What it does
Input: a data set Output: number of clusters in that data set and the positions of the clusters
3 enthusiasts. 3 different majors. First time to a Hackathon. Like all other young guys, want to make something big. Thus, decided to do the FlowJo challenge, which is all about creating a data clustering plugin. None of us knew data clustering. No problem. Started learning data clustering algorithms. Came up with awesome ideas. Realized the plugin must be written in Java. None knew anything about Java or plugins. Not a problem. It's not rocket science. Started learning Java and making plugins. Still enthusiastic. Also, started learning inbuilt function of FlowJo, cells cytometry, smoothing algorithms. But then. Found out installing a plugin to FlowJo requires a license number. We all felt so depressed finding that out. It seems like an impassible wall.

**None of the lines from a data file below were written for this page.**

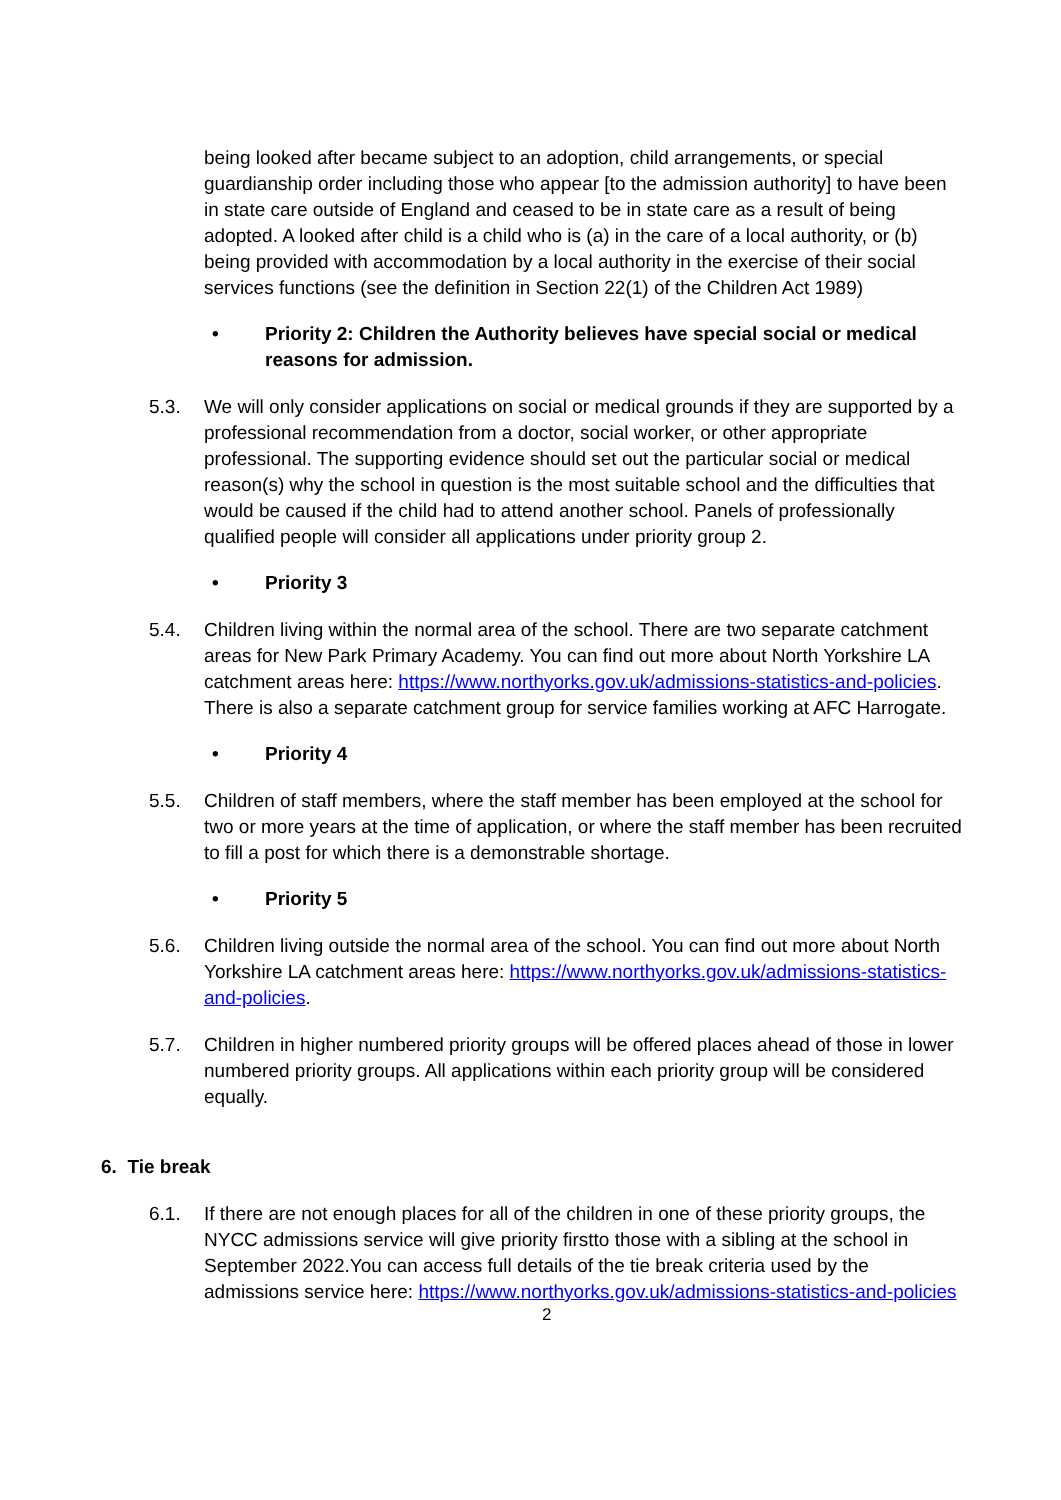being looked after became subject to an adoption, child arrangements, or special guardianship order including those who appear [to the admission authority] to have been in state care outside of England and ceased to be in state care as a result of being adopted. A looked after child is a child who is (a) in the care of a local authority, or (b) being provided with accommodation by a local authority in the exercise of their social services functions (see the definition in Section 22(1) of the Children Act 1989)
• Priority 2: Children the Authority believes have special social or medical reasons for admission.
5.3. We will only consider applications on social or medical grounds if they are supported by a professional recommendation from a doctor, social worker, or other appropriate professional. The supporting evidence should set out the particular social or medical reason(s) why the school in question is the most suitable school and the difficulties that would be caused if the child had to attend another school. Panels of professionally qualified people will consider all applications under priority group 2.
• Priority 3
5.4. Children living within the normal area of the school. There are two separate catchment areas for New Park Primary Academy. You can find out more about North Yorkshire LA catchment areas here: https://www.northyorks.gov.uk/admissions-statistics-and-policies. There is also a separate catchment group for service families working at AFC Harrogate.
• Priority 4
5.5. Children of staff members, where the staff member has been employed at the school for two or more years at the time of application, or where the staff member has been recruited to fill a post for which there is a demonstrable shortage.
• Priority 5
5.6. Children living outside the normal area of the school. You can find out more about North Yorkshire LA catchment areas here: https://www.northyorks.gov.uk/admissions-statistics-and-policies.
5.7. Children in higher numbered priority groups will be offered places ahead of those in lower numbered priority groups. All applications within each priority group will be considered equally.
6. Tie break
6.1. If there are not enough places for all of the children in one of these priority groups, the NYCC admissions service will give priority firstto those with a sibling at the school in September 2022.You can access full details of the tie break criteria used by the admissions service here: https://www.northyorks.gov.uk/admissions-statistics-and-policies
2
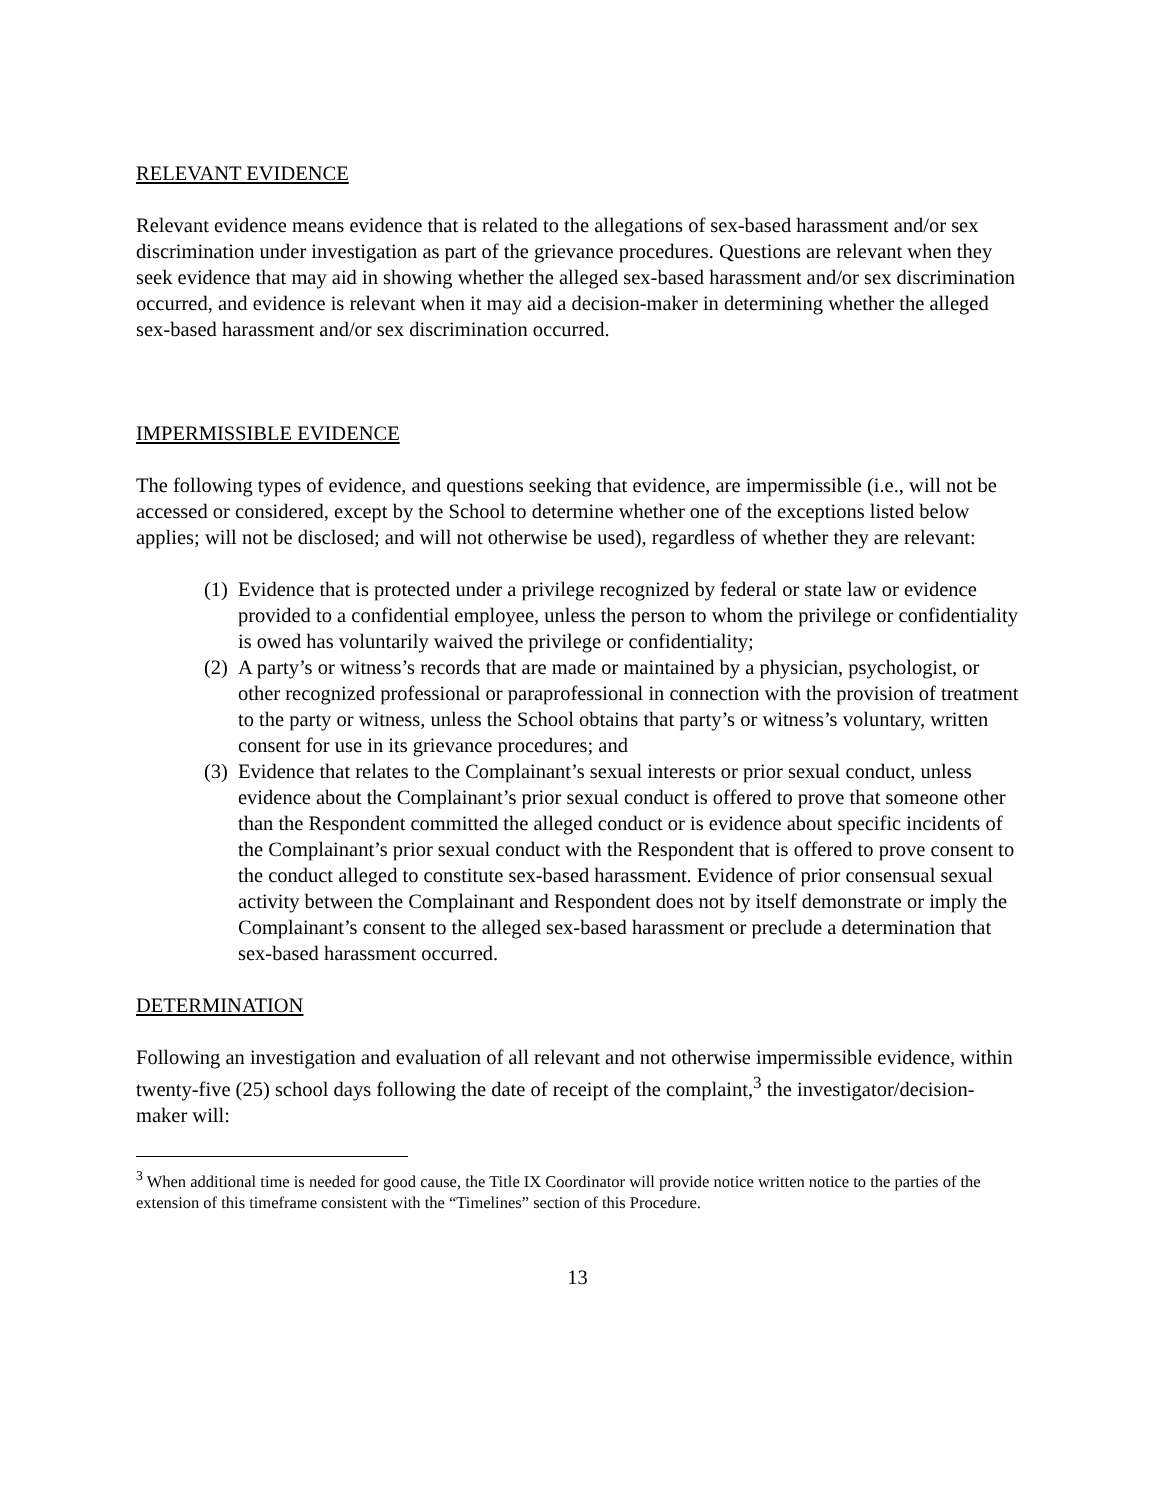RELEVANT EVIDENCE
Relevant evidence means evidence that is related to the allegations of sex-based harassment and/or sex discrimination under investigation as part of the grievance procedures. Questions are relevant when they seek evidence that may aid in showing whether the alleged sex-based harassment and/or sex discrimination occurred, and evidence is relevant when it may aid a decision-maker in determining whether the alleged sex-based harassment and/or sex discrimination occurred.
IMPERMISSIBLE EVIDENCE
The following types of evidence, and questions seeking that evidence, are impermissible (i.e., will not be accessed or considered, except by the School to determine whether one of the exceptions listed below applies; will not be disclosed; and will not otherwise be used), regardless of whether they are relevant:
(1) Evidence that is protected under a privilege recognized by federal or state law or evidence provided to a confidential employee, unless the person to whom the privilege or confidentiality is owed has voluntarily waived the privilege or confidentiality;
(2) A party’s or witness’s records that are made or maintained by a physician, psychologist, or other recognized professional or paraprofessional in connection with the provision of treatment to the party or witness, unless the School obtains that party’s or witness’s voluntary, written consent for use in its grievance procedures; and
(3) Evidence that relates to the Complainant’s sexual interests or prior sexual conduct, unless evidence about the Complainant’s prior sexual conduct is offered to prove that someone other than the Respondent committed the alleged conduct or is evidence about specific incidents of the Complainant’s prior sexual conduct with the Respondent that is offered to prove consent to the conduct alleged to constitute sex-based harassment. Evidence of prior consensual sexual activity between the Complainant and Respondent does not by itself demonstrate or imply the Complainant’s consent to the alleged sex-based harassment or preclude a determination that sex-based harassment occurred.
DETERMINATION
Following an investigation and evaluation of all relevant and not otherwise impermissible evidence, within twenty-five (25) school days following the date of receipt of the complaint,<sup>3</sup> the investigator/decision-maker will:
<sup>3</sup> When additional time is needed for good cause, the Title IX Coordinator will provide notice written notice to the parties of the extension of this timeframe consistent with the “Timelines” section of this Procedure.
13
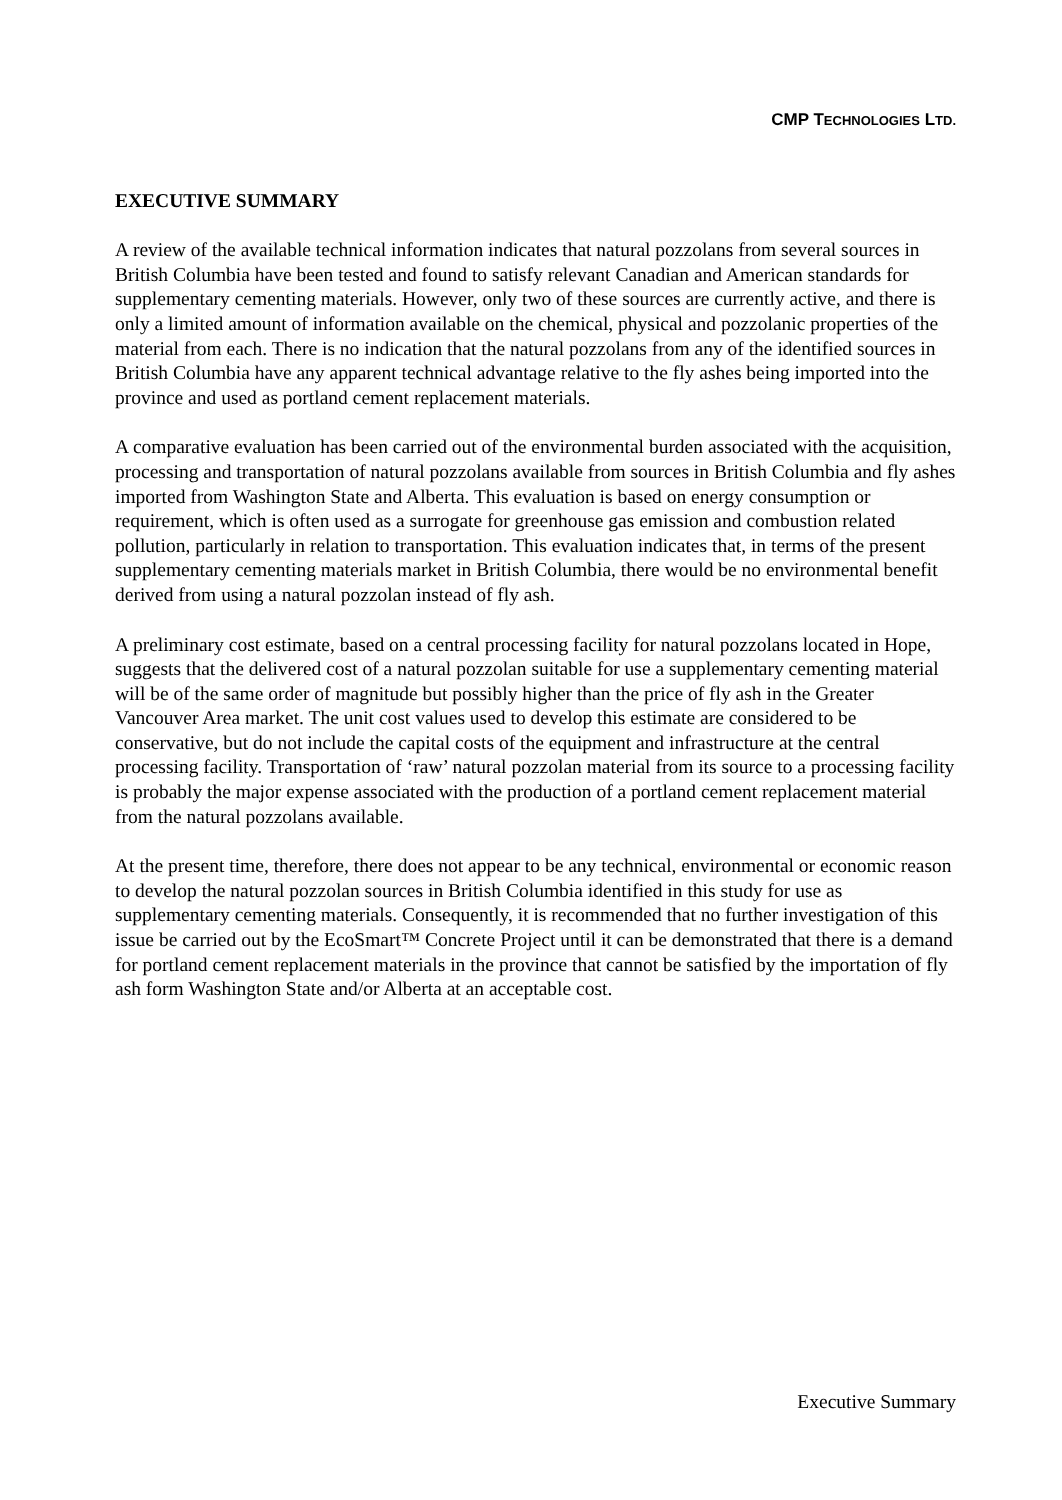CMP TECHNOLOGIES LTD.
EXECUTIVE SUMMARY
A review of the available technical information indicates that natural pozzolans from several sources in British Columbia have been tested and found to satisfy relevant Canadian and American standards for supplementary cementing materials. However, only two of these sources are currently active, and there is only a limited amount of information available on the chemical, physical and pozzolanic properties of the material from each. There is no indication that the natural pozzolans from any of the identified sources in British Columbia have any apparent technical advantage relative to the fly ashes being imported into the province and used as portland cement replacement materials.
A comparative evaluation has been carried out of the environmental burden associated with the acquisition, processing and transportation of natural pozzolans available from sources in British Columbia and fly ashes imported from Washington State and Alberta. This evaluation is based on energy consumption or requirement, which is often used as a surrogate for greenhouse gas emission and combustion related pollution, particularly in relation to transportation. This evaluation indicates that, in terms of the present supplementary cementing materials market in British Columbia, there would be no environmental benefit derived from using a natural pozzolan instead of fly ash.
A preliminary cost estimate, based on a central processing facility for natural pozzolans located in Hope, suggests that the delivered cost of a natural pozzolan suitable for use a supplementary cementing material will be of the same order of magnitude but possibly higher than the price of fly ash in the Greater Vancouver Area market. The unit cost values used to develop this estimate are considered to be conservative, but do not include the capital costs of the equipment and infrastructure at the central processing facility. Transportation of ‘raw’ natural pozzolan material from its source to a processing facility is probably the major expense associated with the production of a portland cement replacement material from the natural pozzolans available.
At the present time, therefore, there does not appear to be any technical, environmental or economic reason to develop the natural pozzolan sources in British Columbia identified in this study for use as supplementary cementing materials. Consequently, it is recommended that no further investigation of this issue be carried out by the EcoSmart™ Concrete Project until it can be demonstrated that there is a demand for portland cement replacement materials in the province that cannot be satisfied by the importation of fly ash form Washington State and/or Alberta at an acceptable cost.
Executive Summary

It was late, we were tired and stuck. One quit. Two left. We continue. 8 am, receive answer to the license problem from a scientist at FlowJo. Fighting spirit rose. But not enough time left to make and debug a plugin in Java. Still want our idea to be heard. Made a MATLAB prototype. Finished debugging just in time.
Main idea of the program
FlowJo can cluster the data only if the user input the number of cluster. Our plugin enable FlowJo to choose the number of clusters all by itself. The idea is: Make a histogram for the data with large steps Count the number of maxima The number of clusters will be the same as the number of maxima
The most interesting part is the large steps. Small step will create a lot of noise. The large steps eliminate the noise and still give the right answer (because the size of the clusters are still about 5 times the size of each step)
What's next for Density Clustering
Increase the dimension of data from 2D to n-D. And make it into a FlowJo plugin.